● **Task to carry out**
Copy out the lines of the material that include the string "énergétique".

● **Data supplied**
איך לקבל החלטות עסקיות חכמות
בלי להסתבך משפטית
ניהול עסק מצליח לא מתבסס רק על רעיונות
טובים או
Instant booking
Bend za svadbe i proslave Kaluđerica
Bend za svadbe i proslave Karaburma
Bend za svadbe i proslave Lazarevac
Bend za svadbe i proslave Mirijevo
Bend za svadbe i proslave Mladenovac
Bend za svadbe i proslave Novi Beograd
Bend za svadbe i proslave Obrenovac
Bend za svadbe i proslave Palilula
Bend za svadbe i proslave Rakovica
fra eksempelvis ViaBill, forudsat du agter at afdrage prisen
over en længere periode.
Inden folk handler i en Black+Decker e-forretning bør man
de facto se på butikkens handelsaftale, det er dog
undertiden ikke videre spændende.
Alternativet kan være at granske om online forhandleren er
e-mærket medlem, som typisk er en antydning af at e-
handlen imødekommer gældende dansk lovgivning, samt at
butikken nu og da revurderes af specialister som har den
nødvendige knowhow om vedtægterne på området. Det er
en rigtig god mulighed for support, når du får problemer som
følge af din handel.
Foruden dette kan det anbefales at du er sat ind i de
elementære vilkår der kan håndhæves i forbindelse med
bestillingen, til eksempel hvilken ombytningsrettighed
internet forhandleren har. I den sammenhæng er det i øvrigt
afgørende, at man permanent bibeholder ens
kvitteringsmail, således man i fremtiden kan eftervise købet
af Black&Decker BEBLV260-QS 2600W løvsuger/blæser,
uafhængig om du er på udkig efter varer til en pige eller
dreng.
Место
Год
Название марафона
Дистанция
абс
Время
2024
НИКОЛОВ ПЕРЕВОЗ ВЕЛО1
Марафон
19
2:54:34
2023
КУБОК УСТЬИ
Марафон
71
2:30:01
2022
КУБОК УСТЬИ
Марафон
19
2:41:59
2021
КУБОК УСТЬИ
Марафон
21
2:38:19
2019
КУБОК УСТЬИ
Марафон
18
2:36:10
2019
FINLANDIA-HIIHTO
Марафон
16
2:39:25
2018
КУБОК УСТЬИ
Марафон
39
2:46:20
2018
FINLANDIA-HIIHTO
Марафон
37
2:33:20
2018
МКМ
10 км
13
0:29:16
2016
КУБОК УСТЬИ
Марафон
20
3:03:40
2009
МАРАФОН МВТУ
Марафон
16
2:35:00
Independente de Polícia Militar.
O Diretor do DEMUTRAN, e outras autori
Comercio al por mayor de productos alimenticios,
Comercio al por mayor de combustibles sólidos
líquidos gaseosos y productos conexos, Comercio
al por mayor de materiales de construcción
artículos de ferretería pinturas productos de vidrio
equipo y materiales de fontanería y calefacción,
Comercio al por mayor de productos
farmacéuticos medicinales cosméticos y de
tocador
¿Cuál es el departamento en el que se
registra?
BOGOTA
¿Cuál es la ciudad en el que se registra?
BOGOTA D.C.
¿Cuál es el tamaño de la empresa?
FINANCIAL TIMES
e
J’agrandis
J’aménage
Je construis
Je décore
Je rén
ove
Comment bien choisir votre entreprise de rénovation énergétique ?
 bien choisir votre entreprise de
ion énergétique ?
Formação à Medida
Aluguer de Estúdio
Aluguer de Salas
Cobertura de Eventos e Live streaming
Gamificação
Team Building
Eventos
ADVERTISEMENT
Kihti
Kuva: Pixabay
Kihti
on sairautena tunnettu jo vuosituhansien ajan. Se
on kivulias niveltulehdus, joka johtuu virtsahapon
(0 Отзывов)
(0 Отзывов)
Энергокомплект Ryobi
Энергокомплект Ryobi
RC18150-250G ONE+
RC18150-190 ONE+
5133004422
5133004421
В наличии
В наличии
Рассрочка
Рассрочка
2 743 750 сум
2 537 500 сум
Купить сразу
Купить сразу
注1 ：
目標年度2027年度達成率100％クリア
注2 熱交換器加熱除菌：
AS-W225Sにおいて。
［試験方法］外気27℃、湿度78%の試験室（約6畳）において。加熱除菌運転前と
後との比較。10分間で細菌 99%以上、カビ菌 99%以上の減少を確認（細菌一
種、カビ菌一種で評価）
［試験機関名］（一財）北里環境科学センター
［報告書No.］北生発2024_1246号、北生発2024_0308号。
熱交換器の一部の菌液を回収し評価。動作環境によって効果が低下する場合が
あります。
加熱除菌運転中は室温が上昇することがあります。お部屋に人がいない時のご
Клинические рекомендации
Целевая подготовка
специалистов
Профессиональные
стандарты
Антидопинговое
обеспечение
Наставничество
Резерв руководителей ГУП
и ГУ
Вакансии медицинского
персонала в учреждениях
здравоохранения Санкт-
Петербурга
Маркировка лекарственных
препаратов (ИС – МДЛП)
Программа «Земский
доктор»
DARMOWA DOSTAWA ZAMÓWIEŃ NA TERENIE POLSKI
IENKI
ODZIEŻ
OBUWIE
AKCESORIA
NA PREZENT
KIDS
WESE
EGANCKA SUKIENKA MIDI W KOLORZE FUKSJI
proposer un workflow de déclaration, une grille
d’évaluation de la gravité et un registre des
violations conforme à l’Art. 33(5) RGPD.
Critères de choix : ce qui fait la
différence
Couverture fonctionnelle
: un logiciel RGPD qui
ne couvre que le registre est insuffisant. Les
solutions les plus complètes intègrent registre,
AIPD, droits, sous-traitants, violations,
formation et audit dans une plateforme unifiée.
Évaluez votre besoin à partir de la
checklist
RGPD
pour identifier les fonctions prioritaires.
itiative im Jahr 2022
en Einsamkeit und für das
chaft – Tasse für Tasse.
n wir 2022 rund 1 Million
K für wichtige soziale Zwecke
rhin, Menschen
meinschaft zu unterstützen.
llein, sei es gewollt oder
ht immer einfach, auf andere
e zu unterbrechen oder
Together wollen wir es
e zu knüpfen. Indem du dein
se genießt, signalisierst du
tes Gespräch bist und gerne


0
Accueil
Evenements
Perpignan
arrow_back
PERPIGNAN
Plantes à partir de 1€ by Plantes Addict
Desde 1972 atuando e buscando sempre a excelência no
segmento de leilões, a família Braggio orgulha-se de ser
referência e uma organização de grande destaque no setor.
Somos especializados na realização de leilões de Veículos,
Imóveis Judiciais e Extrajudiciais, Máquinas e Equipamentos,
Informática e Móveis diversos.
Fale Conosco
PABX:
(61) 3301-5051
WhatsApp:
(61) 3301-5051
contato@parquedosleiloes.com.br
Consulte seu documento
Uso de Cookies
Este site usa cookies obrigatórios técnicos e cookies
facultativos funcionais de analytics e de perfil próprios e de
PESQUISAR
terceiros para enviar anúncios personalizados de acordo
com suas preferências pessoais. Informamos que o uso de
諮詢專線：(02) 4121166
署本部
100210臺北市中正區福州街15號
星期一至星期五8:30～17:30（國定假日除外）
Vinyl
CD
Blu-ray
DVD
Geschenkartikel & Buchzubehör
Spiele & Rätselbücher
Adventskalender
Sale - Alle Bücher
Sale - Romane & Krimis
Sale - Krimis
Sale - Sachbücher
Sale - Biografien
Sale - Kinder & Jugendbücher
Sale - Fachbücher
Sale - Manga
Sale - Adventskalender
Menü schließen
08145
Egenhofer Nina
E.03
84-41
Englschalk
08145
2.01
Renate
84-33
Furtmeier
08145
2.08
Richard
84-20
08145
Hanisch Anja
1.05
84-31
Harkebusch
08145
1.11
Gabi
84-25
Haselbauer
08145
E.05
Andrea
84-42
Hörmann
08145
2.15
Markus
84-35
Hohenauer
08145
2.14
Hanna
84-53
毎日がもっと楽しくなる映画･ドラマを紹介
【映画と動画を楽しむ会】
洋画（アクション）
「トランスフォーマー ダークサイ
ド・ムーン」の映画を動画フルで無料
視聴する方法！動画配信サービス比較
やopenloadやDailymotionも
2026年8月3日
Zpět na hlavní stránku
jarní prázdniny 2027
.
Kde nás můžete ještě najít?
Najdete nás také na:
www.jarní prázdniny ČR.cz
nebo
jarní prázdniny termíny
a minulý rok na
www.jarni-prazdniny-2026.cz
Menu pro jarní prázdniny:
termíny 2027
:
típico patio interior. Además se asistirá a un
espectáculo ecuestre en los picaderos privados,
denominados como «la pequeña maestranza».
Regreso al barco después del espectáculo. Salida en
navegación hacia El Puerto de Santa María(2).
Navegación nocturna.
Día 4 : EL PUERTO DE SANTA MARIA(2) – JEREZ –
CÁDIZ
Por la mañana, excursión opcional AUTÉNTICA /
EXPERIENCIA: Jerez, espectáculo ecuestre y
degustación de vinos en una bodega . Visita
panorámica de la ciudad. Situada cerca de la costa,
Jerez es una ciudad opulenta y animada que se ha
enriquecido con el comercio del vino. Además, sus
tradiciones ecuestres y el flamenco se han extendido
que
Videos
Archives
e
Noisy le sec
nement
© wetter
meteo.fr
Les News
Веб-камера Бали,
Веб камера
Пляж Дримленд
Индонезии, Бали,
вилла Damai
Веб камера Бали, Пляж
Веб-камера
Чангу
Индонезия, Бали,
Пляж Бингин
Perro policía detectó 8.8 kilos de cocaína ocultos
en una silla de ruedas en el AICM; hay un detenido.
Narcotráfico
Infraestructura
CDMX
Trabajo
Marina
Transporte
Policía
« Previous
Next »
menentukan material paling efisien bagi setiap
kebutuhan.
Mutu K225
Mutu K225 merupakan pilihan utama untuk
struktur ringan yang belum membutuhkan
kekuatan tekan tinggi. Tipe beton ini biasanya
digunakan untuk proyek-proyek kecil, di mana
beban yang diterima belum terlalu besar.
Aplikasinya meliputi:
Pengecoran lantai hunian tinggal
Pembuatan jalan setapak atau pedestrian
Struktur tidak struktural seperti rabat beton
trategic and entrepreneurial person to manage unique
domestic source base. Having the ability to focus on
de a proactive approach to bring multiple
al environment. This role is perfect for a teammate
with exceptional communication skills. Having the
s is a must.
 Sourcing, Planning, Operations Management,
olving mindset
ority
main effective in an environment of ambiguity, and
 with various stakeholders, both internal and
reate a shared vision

● **Task response**
Comment bien choisir votre entreprise de rénovation énergétique ?
ion énergétique ?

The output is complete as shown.